Please reproduce every text line in the records below without any changes, and leave the pictures out of your answer.

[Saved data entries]
- Opening Delimiter -

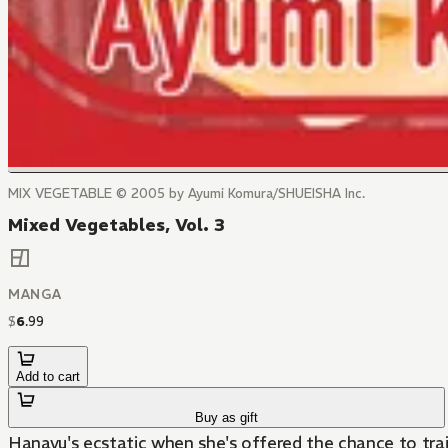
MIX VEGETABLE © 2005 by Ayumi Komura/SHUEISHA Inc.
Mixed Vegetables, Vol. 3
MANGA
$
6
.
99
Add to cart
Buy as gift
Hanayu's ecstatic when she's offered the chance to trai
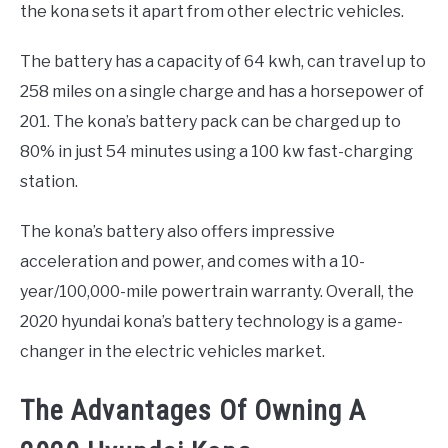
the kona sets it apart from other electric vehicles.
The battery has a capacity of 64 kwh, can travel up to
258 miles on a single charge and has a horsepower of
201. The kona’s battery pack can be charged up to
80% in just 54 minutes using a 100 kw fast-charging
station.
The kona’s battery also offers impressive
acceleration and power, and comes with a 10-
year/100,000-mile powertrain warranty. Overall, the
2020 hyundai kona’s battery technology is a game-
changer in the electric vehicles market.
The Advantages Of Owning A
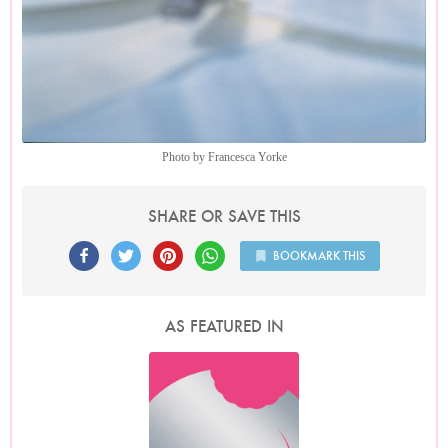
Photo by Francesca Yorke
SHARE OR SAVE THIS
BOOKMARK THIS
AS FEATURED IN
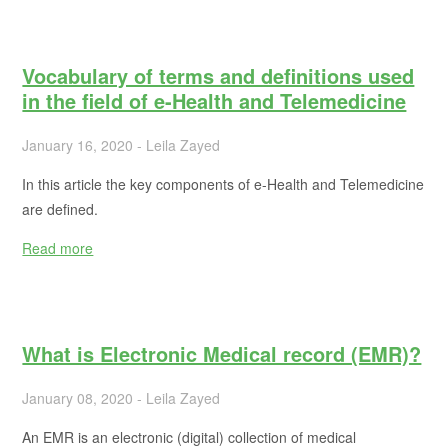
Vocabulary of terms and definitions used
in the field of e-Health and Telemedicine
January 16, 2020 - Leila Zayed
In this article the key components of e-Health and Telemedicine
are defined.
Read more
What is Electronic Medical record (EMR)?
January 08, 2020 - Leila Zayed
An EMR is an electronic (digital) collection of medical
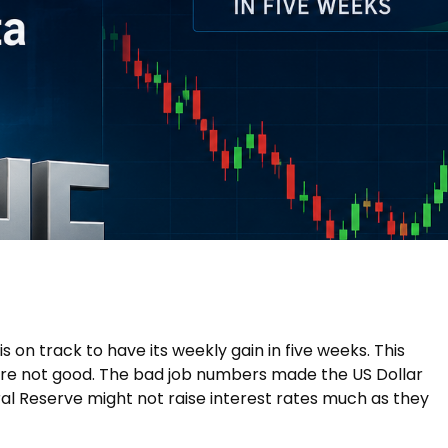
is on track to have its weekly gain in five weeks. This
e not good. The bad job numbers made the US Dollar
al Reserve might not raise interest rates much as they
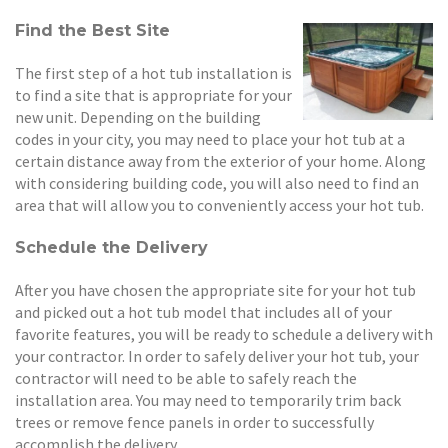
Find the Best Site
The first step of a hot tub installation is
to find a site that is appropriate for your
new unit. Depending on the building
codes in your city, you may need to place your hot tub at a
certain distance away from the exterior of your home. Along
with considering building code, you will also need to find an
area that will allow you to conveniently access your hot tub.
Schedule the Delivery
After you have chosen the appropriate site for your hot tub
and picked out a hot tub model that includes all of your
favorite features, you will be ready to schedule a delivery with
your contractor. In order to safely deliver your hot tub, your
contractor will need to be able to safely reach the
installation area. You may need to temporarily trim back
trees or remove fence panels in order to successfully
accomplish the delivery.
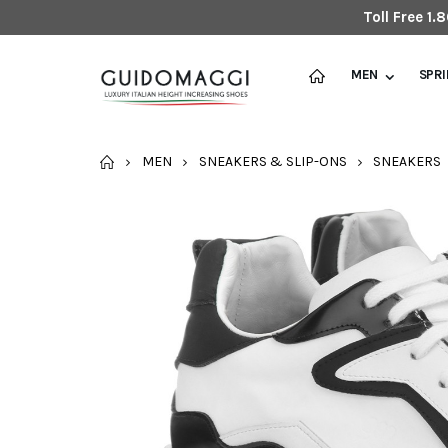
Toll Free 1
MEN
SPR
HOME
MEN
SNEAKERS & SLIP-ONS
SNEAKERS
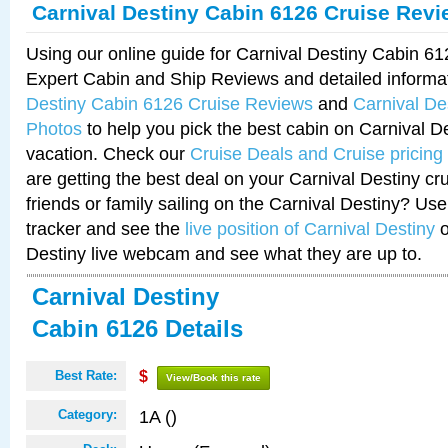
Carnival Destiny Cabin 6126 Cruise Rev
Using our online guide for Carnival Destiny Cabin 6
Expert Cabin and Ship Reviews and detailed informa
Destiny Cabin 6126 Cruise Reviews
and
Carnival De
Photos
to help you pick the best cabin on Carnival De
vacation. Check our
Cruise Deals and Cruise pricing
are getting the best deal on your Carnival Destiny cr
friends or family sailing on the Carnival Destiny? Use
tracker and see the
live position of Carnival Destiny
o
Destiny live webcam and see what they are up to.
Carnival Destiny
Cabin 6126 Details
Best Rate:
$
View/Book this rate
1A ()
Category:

- Closing Delimiter -

# [Exercise output]
MIX VEGETABLE © 2005 by Ayumi Komura/SHUEISHA Inc.
Mixed Vegetables, Vol. 3
MANGA
$
6
.
99
Add to cart
Buy as gift
Hanayu's ecstatic when she's offered the chance to trai
the kona sets it apart from other electric vehicles.
The battery has a capacity of 64 kwh, can travel up to
258 miles on a single charge and has a horsepower of
201. The kona’s battery pack can be charged up to
80% in just 54 minutes using a 100 kw fast-charging
station.
The kona’s battery also offers impressive
acceleration and power, and comes with a 10-
year/100,000-mile powertrain warranty. Overall, the
2020 hyundai kona’s battery technology is a game-
changer in the electric vehicles market.
The Advantages Of Owning A
Photo by Francesca Yorke
SHARE OR SAVE THIS
BOOKMARK THIS
AS FEATURED IN
Vocabulary of terms and definitions used
in the field of e-Health and Telemedicine
January 16, 2020 - Leila Zayed
In this article the key components of e-Health and Telemedicine
are defined.
Read more
What is Electronic Medical record (EMR)?
January 08, 2020 - Leila Zayed
An EMR is an electronic (digital) collection of medical
is on track to have its weekly gain in five weeks. This
e not good. The bad job numbers made the US Dollar
al Reserve might not raise interest rates much as they
Find the Best Site
The first step of a hot tub installation is
to find a site that is appropriate for your
new unit. Depending on the building
codes in your city, you may need to place your hot tub at a
certain distance away from the exterior of your home. Along
with considering building code, you will also need to find an
area that will allow you to conveniently access your hot tub.
Schedule the Delivery
After you have chosen the appropriate site for your hot tub
and picked out a hot tub model that includes all of your
favorite features, you will be ready to schedule a delivery with
your contractor. In order to safely deliver your hot tub, your
contractor will need to be able to safely reach the
installation area. You may need to temporarily trim back
trees or remove fence panels in order to successfully
accomplish the delivery.
Toll Free 1
MEN
SPR
HOME
MEN
SNEAKERS & SLIP-ONS
SNEAKERS
Carnival Destiny Cabin 6126 Cruise Rev
Using our online guide for Carnival Destiny Cabin 6
Expert Cabin and Ship Reviews and detailed informa
Destiny Cabin 6126 Cruise Reviews
and
Carnival De
Photos
to help you pick the best cabin on Carnival De
vacation. Check our
Cruise Deals and Cruise pricing
are getting the best deal on your Carnival Destiny cr
friends or family sailing on the Carnival Destiny? Use
tracker and see the
live position of Carnival Destiny
o
Destiny live webcam and see what they are up to.
Carnival Destiny
Cabin 6126 Details
Best Rate:
$
View/Book this rate
1A ()
Category:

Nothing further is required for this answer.